* TEXT BLOCK

The soloists, especially the great Placido Domingo, acquit themselves admirably, as do conductor Kent Nagano and his forces from Berlin. The recording and multichannel surround presentation are excellent, with plenty of ambience in the surrounds, and with the soloists spread nicely across the front speakers. Christus am Olberge is not well represented in the recorded catalog, and is rarely played or programmed in orchestral concerts, so this new SACD from Harmonia Mundi makes a welcome addition.

— Tom Gibbs

ANTON BRUCKNER: Symphony No. 9, with documentation of the Final Fragment – Vienna Philharmonic/Nikolaus Harnoncourt – RCA Red Seal multichannel SACD + standard CD – 2CD 82876 54332-2: [Purchase at Elusive Disc]

What a pleasant surprise! BMG’s first DVD-A was an Elvis compilation but here we have one of the most exciting classical symphonic releases of the year as their very first SACD. Many aspects are special about this release: It’s Harnoncourt’s first recording with the Vienna Philharmonic. It was recorded live (as were most Gunter Wand’s Bruckner series) during the 2002 Salzburg Festival, and the second disc is of a “workshop concert” during which Harnoncourt discussed the state of the existing material for the unfinished Finale of this four-movement symphony and conducted most of the music that can be performed. His commentary was probably delivered in both German and English during this concert but for the purposes of the CD it has been edited to provide the German version on the first nine tracks and the English on the remaining nine tracks. (There’s nothing about this on the outside of the jewel box so it is a bit disconcerting for English-speakers to put the disc on and hear only the German at the beginning.)

My one beef/question here would be why the workshop disc is only a 44.1 CD while the rest of the symphony is multichannel SACD. It is fascinating to hear the various fragments of the Finale and it would be nice to hear them with the same fidelity and envelopment as the rest of the symphony. Harnoncourt talks about the decades of controversy over the Bruckner sketches for his final symphony. He envisioned a strong, almost fierce mein for this movement. The live audience is extremely quiet for both concerts, as European audiences are wont to be. The Ninth has been called Bruckner’s confessional work, one that sums up all his other ten symphonies (included the two that came before No. 1). We must not forget that he was an extremely pious, religious man who dedicated this symphony to “The Dear Lord;” scholars find many elements intended to inspire thoughts about sin, repentance, redemption, The Last Judgement, etc.

But at the same Bruckner’s later symphonies, and especially the Ninth, can be experienced as amazingly modern music in the minimalist vein which extends repetition to lengths even Philip Glass might question. The impact of his constantly building blocks of dense sound can be thrilling, and is a challenge to recording systems. My previous choice for this work was Gunter Wand’s with the NW German Radio Symphony, also on RCA Red Seal. I find both Wand and Harnoncourt more dramatic and exciting than the frequent recommendation in this repertory – Haitink’s complete set on Philips. Also the sonics are superior. Comparison of the Wand and Harnoncourt was surprising because at first I couldn’t tell if I was actually switching between two versions – the match was so similar. Both were recorded in large cathedrals with great ambience and quiet, respectful audiences. The differences soon made themselves evident, however, even when running the Wand recording thru ProLogic II for a surround effect. The standard CD had actually more ambience of the space and a bit better low end. But the SACD suffered much less distortion on the big climaxes, cleaner upper strings and high brass notes, and more transparency in general. The Wand CD was generally a rather opaque sonically compared to the SACD. The envelopment of those huge blocks of orchestral sounds in the Harnoncourt recording is spine-tingling. A great beginning for BMG’s classical SACD release program!

* ACTIONS TO TAKE
1. Update the review starting with "The soloists, especially" and going on through "a welcome addition.", putting "superb" in place of "excellent".
2. Answer these questions from the review:
(a) Who is the conductor of the Christus am Olberge recording?
(b) At which event was Harnoncourt's Bruckner Ninth recorded live?
(c) What was BMG's first DVD-A?
The rows play no part in what follows.

* DATASET EXCERPTS
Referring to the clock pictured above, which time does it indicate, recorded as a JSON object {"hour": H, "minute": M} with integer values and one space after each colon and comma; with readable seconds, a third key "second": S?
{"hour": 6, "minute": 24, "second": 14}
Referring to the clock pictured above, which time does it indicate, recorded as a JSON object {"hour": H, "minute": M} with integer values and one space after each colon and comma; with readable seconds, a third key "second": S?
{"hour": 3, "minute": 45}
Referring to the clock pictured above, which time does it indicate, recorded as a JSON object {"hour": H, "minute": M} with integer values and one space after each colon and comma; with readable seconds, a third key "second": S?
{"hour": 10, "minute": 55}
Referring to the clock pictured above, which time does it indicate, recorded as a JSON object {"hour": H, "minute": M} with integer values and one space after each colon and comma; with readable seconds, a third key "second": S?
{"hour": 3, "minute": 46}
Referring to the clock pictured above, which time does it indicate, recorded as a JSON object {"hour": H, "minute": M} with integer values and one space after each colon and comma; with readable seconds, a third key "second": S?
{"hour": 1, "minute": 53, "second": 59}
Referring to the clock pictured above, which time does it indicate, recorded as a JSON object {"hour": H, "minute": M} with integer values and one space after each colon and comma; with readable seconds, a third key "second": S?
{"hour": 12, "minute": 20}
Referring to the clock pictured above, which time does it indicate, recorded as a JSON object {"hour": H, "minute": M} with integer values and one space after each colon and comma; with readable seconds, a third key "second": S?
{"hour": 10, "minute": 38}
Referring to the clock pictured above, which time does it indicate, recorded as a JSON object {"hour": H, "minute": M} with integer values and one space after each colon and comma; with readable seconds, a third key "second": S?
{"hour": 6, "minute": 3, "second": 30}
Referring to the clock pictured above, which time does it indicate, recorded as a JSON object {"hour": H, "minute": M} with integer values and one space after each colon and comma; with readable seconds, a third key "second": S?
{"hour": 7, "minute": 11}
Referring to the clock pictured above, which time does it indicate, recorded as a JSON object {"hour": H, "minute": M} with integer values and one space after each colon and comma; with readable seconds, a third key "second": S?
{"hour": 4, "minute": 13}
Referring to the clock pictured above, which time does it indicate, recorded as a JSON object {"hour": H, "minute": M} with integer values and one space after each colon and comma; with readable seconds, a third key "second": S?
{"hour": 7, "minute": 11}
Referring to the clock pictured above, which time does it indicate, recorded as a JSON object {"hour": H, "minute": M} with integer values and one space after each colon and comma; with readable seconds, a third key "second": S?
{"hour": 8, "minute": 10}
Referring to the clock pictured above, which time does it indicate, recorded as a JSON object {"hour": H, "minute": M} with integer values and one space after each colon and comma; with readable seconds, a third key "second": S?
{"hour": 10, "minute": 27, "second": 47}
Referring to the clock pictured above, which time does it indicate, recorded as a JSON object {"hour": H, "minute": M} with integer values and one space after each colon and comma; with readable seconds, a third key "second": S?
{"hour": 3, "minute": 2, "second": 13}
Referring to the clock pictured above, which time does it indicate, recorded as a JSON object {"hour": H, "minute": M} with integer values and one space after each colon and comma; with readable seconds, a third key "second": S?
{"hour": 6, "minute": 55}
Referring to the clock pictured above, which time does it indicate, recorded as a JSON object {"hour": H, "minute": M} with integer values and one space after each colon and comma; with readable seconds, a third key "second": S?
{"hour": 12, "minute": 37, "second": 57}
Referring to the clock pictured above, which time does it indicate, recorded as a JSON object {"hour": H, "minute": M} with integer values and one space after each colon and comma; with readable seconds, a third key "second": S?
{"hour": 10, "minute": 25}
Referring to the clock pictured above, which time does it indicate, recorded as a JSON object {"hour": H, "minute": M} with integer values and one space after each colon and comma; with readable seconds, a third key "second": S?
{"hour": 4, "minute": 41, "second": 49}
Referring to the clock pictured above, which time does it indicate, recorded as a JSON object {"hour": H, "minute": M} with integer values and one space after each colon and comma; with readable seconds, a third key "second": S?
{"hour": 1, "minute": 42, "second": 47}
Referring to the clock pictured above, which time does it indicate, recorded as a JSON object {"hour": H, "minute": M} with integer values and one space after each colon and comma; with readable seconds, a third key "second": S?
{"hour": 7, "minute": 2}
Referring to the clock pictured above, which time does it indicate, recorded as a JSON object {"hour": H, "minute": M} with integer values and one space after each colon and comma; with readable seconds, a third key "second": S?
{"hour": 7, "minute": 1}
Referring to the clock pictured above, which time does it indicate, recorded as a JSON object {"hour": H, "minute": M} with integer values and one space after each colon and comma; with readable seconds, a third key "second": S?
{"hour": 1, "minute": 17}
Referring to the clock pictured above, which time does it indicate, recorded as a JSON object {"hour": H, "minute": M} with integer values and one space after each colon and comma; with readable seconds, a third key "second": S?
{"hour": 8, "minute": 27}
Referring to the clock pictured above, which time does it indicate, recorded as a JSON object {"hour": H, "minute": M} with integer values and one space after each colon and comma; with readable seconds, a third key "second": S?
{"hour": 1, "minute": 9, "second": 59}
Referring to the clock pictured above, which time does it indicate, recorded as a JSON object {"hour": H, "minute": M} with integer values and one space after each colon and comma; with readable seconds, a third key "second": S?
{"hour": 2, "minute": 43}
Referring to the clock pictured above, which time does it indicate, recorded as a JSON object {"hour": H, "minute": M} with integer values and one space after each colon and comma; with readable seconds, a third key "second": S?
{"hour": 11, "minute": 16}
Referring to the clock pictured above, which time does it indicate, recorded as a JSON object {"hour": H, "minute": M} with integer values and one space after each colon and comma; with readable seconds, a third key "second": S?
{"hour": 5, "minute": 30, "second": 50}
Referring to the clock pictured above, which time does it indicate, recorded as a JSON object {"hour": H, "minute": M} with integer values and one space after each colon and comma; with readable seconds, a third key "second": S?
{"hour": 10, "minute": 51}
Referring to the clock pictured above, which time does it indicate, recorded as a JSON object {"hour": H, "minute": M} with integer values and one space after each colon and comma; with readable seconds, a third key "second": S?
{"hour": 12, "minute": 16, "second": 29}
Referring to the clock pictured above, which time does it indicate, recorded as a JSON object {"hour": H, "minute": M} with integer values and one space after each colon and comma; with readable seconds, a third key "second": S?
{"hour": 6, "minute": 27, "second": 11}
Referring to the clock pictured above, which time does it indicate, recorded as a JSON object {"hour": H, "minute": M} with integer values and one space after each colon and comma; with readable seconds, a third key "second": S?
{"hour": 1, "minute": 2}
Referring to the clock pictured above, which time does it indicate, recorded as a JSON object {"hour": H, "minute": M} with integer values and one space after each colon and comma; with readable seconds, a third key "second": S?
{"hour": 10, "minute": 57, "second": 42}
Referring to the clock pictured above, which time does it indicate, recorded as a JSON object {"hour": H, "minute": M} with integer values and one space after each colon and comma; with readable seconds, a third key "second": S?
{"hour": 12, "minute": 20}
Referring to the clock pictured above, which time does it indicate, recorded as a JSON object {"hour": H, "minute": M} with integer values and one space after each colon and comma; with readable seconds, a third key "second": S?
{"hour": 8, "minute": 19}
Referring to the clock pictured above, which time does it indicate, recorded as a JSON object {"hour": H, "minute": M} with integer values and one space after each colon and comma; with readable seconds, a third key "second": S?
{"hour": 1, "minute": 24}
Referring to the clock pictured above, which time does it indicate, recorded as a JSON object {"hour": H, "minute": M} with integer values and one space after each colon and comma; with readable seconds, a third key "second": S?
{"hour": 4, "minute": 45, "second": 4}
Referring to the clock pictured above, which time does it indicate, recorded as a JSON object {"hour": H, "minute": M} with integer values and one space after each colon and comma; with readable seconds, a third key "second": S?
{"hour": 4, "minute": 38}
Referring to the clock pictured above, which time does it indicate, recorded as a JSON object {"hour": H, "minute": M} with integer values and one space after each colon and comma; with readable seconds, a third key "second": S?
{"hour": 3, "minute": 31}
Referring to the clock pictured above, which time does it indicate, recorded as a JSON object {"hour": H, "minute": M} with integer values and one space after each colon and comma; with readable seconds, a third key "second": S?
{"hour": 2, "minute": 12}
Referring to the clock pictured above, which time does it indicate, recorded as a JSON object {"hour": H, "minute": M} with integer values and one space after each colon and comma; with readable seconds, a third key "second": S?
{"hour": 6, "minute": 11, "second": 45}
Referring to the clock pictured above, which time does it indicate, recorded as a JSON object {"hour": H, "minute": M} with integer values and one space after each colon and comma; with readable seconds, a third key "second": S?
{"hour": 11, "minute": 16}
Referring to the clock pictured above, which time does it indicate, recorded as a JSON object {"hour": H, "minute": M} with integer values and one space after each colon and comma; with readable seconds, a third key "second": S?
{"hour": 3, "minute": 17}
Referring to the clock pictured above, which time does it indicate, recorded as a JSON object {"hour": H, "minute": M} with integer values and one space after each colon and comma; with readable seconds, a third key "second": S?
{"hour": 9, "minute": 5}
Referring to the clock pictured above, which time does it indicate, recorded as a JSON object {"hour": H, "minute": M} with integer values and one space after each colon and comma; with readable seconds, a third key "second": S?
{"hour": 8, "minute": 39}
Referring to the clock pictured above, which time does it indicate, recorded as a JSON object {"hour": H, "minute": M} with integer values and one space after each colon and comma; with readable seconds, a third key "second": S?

* SOLVED PROBLEMS
1.
The soloists, especially the great Placido Domingo, acquit themselves admirably, as do conductor Kent Nagano and his forces from Berlin. The recording and multichannel surround presentation are superb, with plenty of ambience in the surrounds, and with the soloists spread nicely across the front speakers. Christus am Olberge is not well represented in the recorded catalog, and is rarely played or programmed in orchestral concerts, so this new SACD from Harmonia Mundi makes a welcome addition.

2.
(a) Kent Nagano
(b) The 2002 Salzburg Festival
(c) An Elvis compilation